## Excerpted passage:

A scalable, eventually consistent social feed service supporting post creation, following, and chronological timeline viewing for up to 2 billion users.

Functional Requirements–

  1. Users should be able to create posts.

  2. Users should be able to follow other users.

  3. Users should be able to view a feed of posts (from other people they follow, in chronological order).

  4. Users should be able to page/scroll through their feed.


Non-Functional Requirements–

  1. The system should be highly available. (It should be eventual consistency, and we can tolerate a ½-minute delay). (Availability).

  2. Posting and viewing feed should be fast within < 500 ms. (Latency).

  3. The system should be able to scale to 2B users. (Scaleability).

  4. Users should be able to follow an unlimited number of people. (Scaleability).


Core Entities—

  1. User.

  2. Follow.

  3. Post.


API:

  1. POST/posts{"content":{""}} 201 {“postId”://}

  2. PUT/users/{id}/followers{“userId”:”userId”} 200

  3. GET/feed?pageSize={size}&cursor={timestamp}


Capacity Estimation–

Assuming 2 billion total users and 10% DAU (200 million):

  • Posts: 3–5 per DAU/day → 600M–1B posts/day (~7–12K write QPS peak)

  • Feed views: 150–250 sessions/DAU/day → 30–50B reads/day (~350–580K read QPS peak)

## Data:
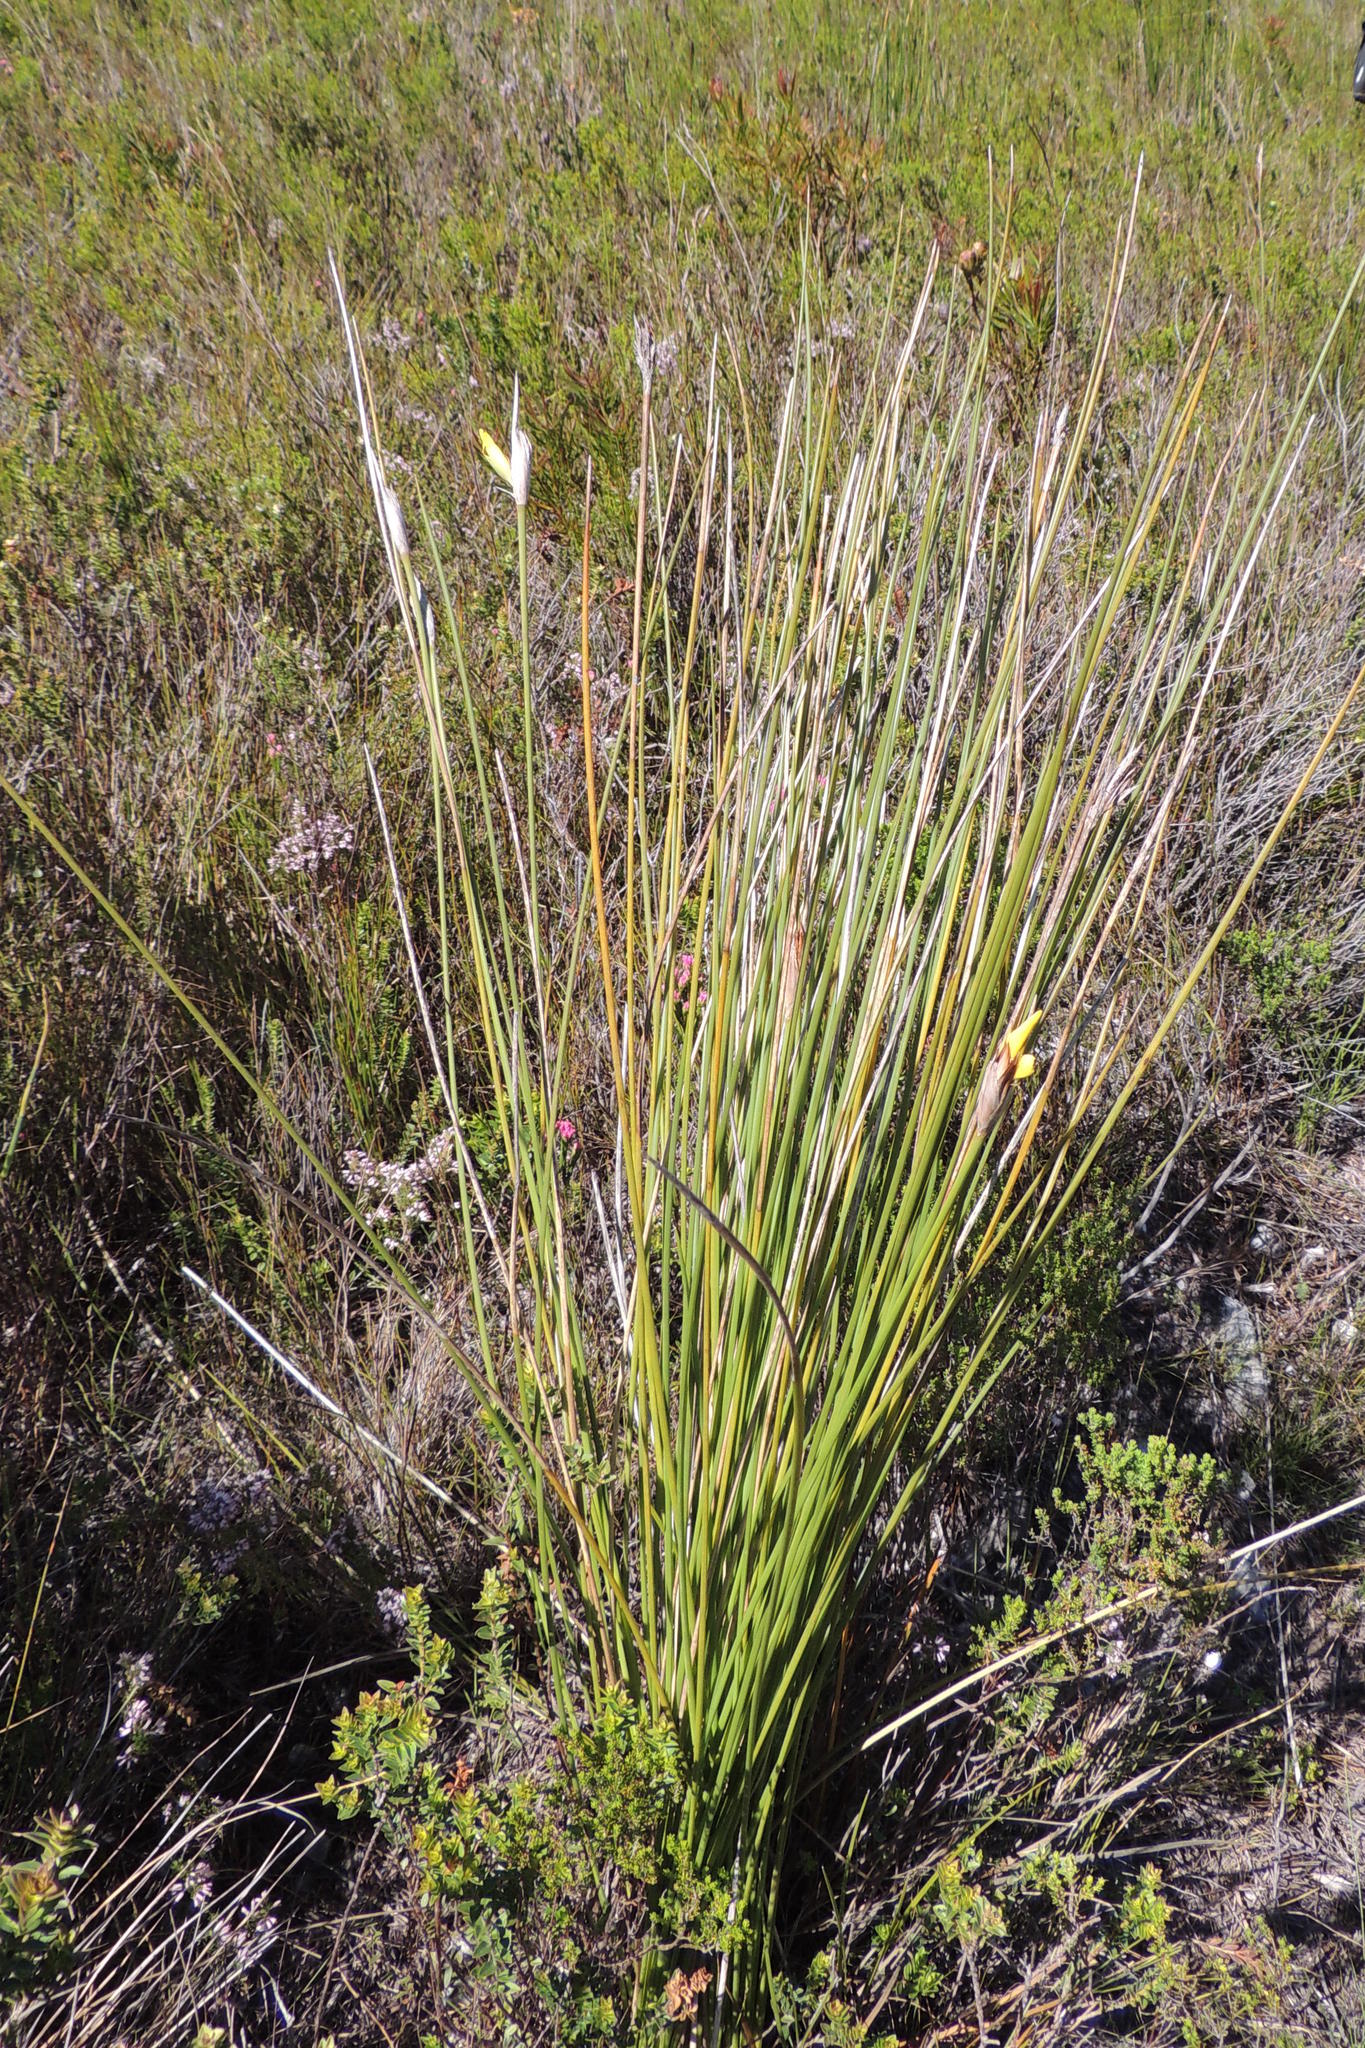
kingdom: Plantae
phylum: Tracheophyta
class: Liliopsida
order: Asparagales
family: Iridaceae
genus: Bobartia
---
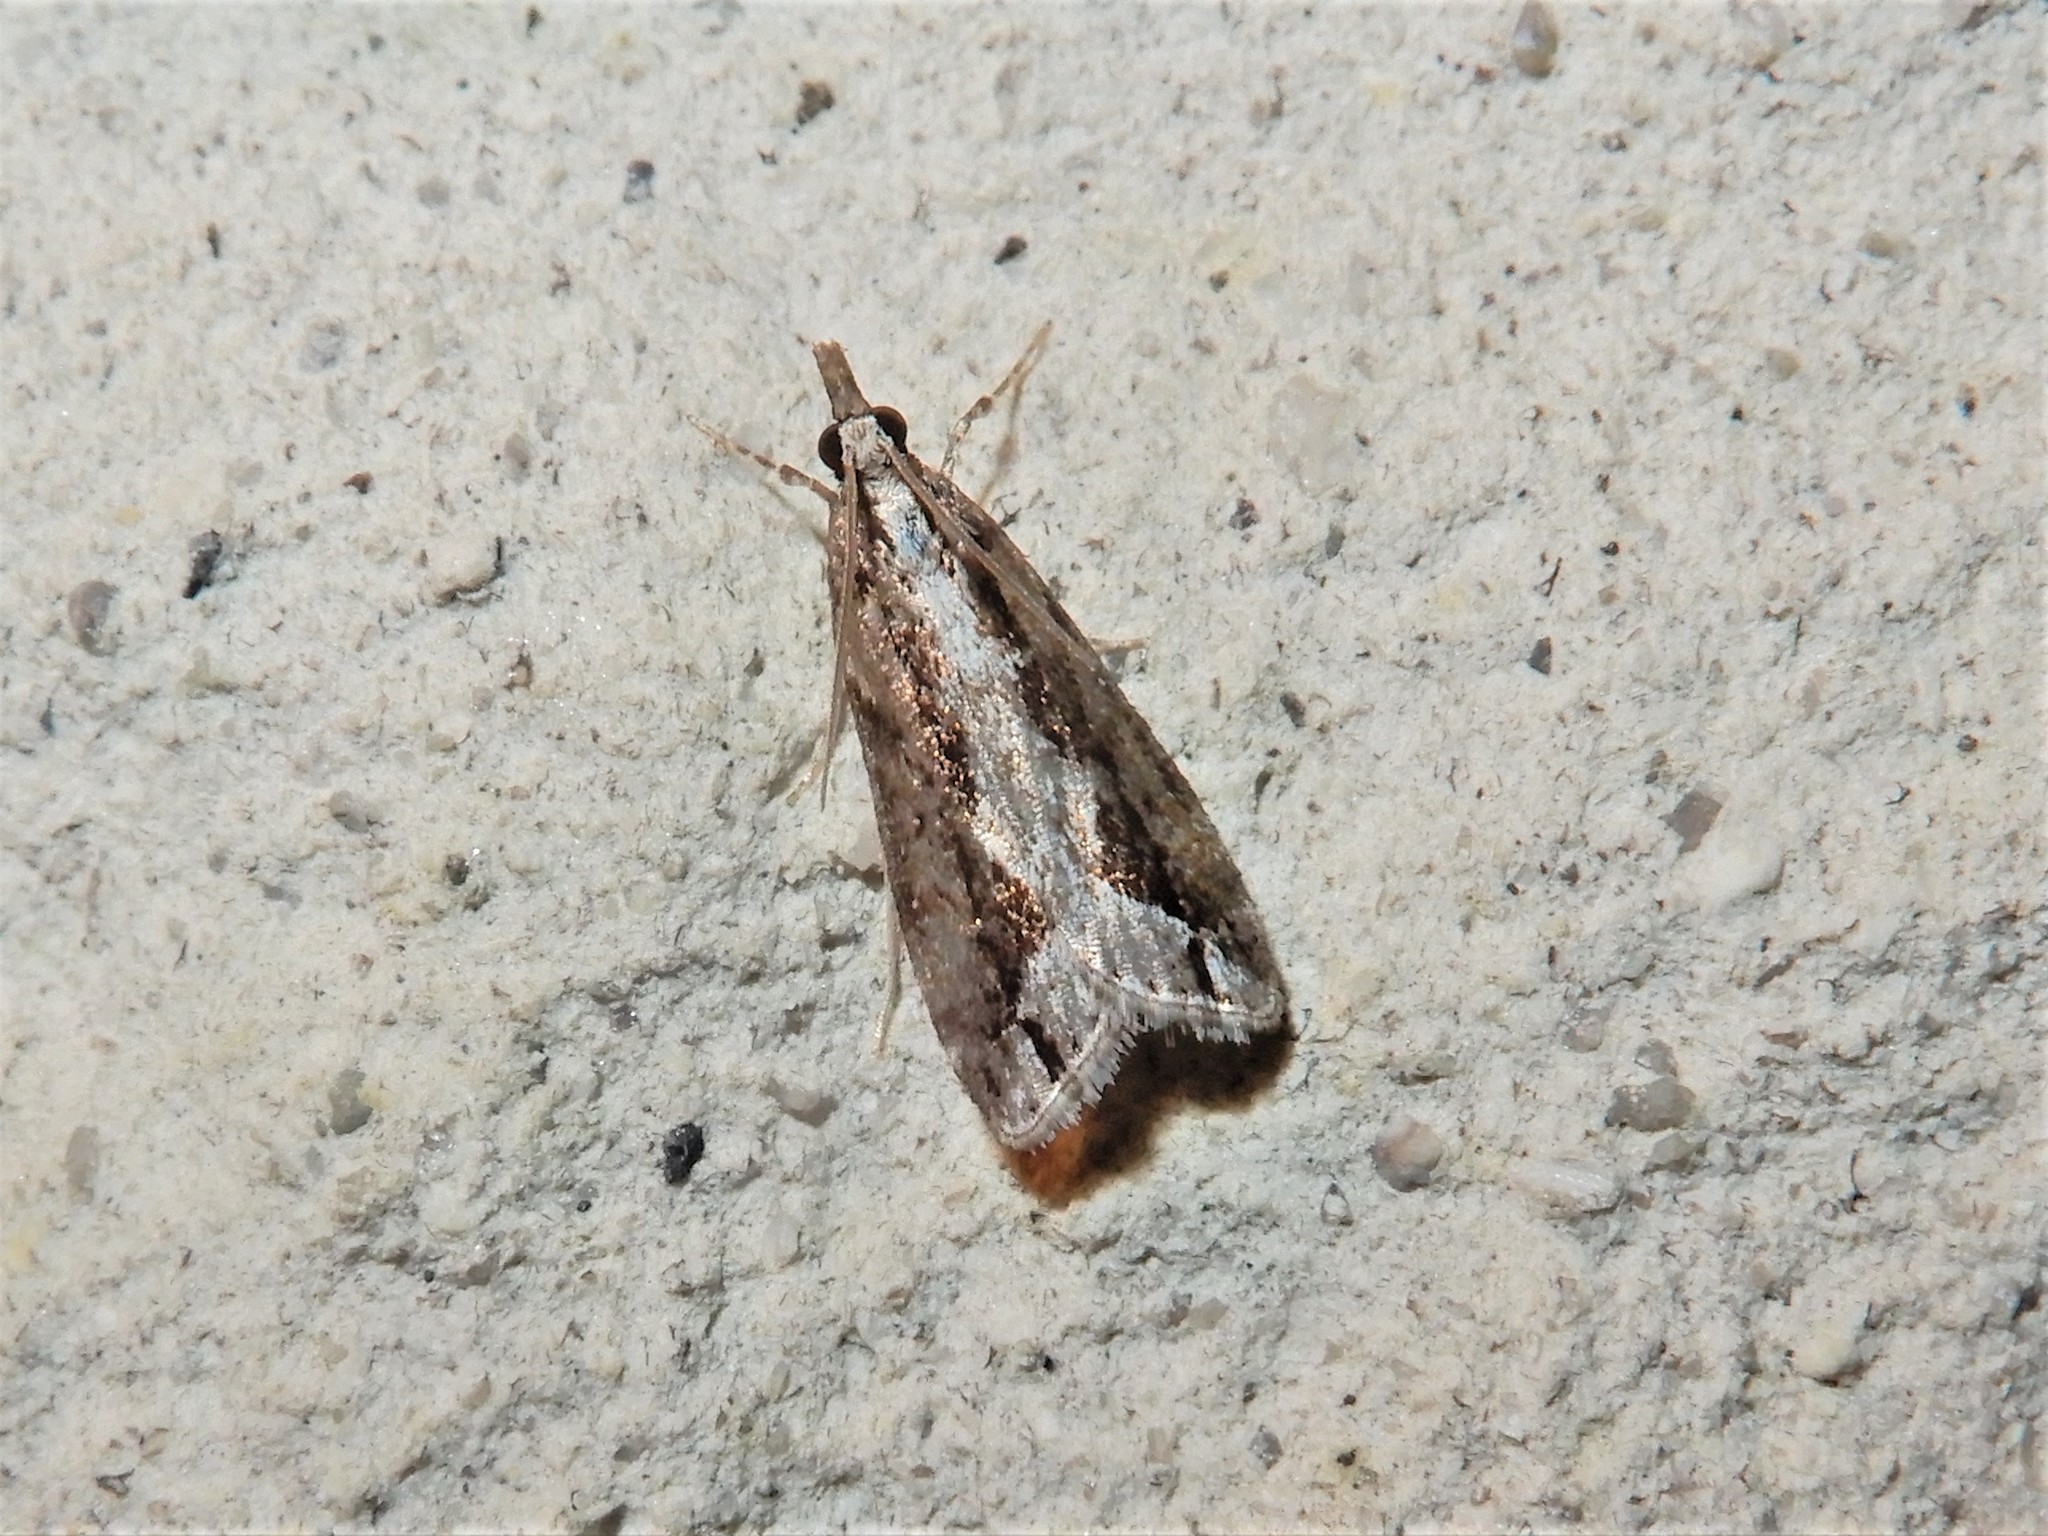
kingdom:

## To-do list:
#1 Copy the feed service design text from "A scalable, eventually" up to and including "through their feed.".
#2 Summarize the feed service design in two sentences.
#3 According to the feed service design, what delay can the system tolerate?
Answer using only the feed service design text, not the listing.

## In response:
#1
A scalable, eventually consistent social feed service supporting post creation, following, and chronological timeline viewing for up to 2 billion users.

Functional Requirements–

  1. Users should be able to create posts.

  2. Users should be able to follow other users.

  3. Users should be able to view a feed of posts (from other people they follow, in chronological order).

  4. Users should be able to page/scroll through their feed.

#2 A scalable, eventually consistent social feed service for up to 2 billion users lets people create posts, follow other users, and page through a chronological feed of posts from those they follow. It must be highly available with a tolerated half-minute delay, keep posting and feed viewing under 500 ms, and allow unlimited follows, with 200 million daily active users estimated to produce 600M–1B posts and 30–50B feed reads per day.

#3 A ½-minute delay.